The HyperX Alloy Core RGB doesn't have software for customization. Backlight customization is done on the keyboard itself. The Corsair K55 RGB Gaming Keyboard is similar and has a dedicated software for customization.
There are no other variants of this keyboard. The other keyboards in the HyperX Alloy lineup all have mechanical switches instead of rubber domes.
The HyperX Alloy Core RGB is a budget keyboard with rubber dome switches and shouldn't be compared to other mechanical gaming keyboards. Overall, it feels like a regular office keyboard with basic RGB backlighting, and is very similar to the Razer Cynosa Chroma.
The HyperX Alloy FPS Pro is much better than the HyperX Alloy Core RGB. The Alloy FPS Pro has mechanical switches that feel much more responsive than the rubber dome switches found on the Alloy Core, and it has a significantly better build quality. The Alloy FPS Pro has individually lit backlighting instead of the zone lighting of the Alloy Core, but the Alloy Core has dedicated media keys.
The Corsair K55 RGB Gaming Keyboard is much better than the HyperX Alloy Core RGB. Each key is macro programmable, it has a dedicated software, zone-lit RGB backlighting, and the ergonomics are much better.

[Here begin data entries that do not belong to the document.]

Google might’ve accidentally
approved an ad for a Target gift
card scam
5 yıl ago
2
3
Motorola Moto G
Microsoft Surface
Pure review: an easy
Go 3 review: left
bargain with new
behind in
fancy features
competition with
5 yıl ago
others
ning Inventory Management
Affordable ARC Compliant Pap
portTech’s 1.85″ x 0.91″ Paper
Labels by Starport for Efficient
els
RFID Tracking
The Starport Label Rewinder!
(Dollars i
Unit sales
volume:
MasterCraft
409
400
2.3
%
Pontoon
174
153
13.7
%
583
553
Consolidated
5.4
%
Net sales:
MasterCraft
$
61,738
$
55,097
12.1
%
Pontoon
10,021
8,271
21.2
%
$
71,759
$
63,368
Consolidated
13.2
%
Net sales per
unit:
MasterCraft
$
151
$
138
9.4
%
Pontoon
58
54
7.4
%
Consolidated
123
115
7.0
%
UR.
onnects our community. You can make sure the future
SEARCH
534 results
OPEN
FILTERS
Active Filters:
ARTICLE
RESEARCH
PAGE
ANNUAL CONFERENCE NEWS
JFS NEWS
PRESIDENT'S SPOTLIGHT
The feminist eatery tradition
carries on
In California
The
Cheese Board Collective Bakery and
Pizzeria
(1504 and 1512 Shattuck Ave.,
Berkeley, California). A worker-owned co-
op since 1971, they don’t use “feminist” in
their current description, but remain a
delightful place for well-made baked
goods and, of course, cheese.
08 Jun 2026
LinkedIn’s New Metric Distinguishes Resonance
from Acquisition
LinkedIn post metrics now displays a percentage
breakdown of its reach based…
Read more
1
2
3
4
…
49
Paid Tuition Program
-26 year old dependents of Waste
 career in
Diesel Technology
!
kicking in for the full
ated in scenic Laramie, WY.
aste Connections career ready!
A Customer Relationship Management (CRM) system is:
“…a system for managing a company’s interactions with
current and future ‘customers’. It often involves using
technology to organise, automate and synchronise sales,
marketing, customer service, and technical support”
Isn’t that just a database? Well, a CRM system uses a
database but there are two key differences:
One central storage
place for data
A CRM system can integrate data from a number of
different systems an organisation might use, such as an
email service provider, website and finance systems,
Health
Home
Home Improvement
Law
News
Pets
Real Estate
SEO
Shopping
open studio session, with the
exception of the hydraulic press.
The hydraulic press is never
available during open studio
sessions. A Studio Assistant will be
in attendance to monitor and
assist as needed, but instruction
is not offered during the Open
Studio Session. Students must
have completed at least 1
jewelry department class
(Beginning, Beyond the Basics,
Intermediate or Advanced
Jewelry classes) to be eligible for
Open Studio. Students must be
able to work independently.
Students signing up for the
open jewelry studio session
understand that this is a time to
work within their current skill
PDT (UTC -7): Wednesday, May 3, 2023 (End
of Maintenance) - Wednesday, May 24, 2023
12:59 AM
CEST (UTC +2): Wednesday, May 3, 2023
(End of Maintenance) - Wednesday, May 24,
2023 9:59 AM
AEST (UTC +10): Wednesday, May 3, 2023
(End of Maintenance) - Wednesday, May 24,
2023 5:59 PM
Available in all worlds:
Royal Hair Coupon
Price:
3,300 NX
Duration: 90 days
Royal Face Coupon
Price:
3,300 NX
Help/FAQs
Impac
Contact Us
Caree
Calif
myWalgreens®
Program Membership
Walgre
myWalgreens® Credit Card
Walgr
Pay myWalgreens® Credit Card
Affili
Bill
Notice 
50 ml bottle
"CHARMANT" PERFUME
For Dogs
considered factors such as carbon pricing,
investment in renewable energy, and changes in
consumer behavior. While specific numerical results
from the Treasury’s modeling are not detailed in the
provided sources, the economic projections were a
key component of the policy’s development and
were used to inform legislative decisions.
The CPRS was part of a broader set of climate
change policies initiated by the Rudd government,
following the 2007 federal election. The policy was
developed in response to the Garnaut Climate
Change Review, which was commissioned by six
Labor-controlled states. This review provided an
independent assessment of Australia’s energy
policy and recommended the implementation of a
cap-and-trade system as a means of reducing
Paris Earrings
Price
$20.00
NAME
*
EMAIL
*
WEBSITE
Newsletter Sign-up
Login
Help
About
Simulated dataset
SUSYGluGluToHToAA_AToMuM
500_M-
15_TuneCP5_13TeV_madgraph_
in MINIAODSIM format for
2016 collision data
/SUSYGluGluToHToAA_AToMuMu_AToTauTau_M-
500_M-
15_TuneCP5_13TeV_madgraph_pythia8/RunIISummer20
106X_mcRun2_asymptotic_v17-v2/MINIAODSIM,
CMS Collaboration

Although the HyperX also uses rubber dome switches, they require much less actuation force, so it's less tiring typing on this keyboard.
The HyperX Alloy Origins is a significantly better keyboard than the HyperX Alloy Core RGB. The Alloy Origins has a much better build quality due to its full aluminium frame, and it has mechanical switches that provide a much better typing experience. Also, the Alloy Origins has software support for customization, however, the Alloy Core makes slightly less noise when typing, which is more suitable for noise-sensitive environments.
The Razer Cynosa Chroma and the HyperX Alloy Core RGB are similar keyboards in most uses, as they're both budget membrane keyboards with RGB backlighting. The only real difference is that the Cynosa has more customization options due to its software support, and the Alloy Core has dedicated media keys instead of hotkeys.
The SteelSeries Apex 3 is much better than the HyperX Alloy Core RGB. The Apex 3 has a significantly better build quality, typing experience, and ergonomics. Also, it comes with a wrist rest and the keyboard is much more customizable, since every key can be reprogrammed and it has software support, which the HyperX Alloy Core doesn't have.
The Redragon K552-RGB is a much better keyboard than the HyperX Alloy Core RGB. The K552 has mechanical switches that provide a better typing experience, though the clicky switches may be bothersome for some. The K552 has a significantly better build quality and its RGB backlighting has more customization options; however, it may not be the best choice if you like having a NumPad, as the K552 is a tenkeyless keyboard.
The Logitech K840 Mechanical Keyboard is significantly better than the HyperX Alloy Core RGB. The K840 has a better build quality thanks to its aluminium plate, and it has mechanical switches that feel light and responsive. The K840 has software support for customization, but it doesn't have dedicated media keys like the Alloy Core and typing noise can be louder if you bottom out the keys.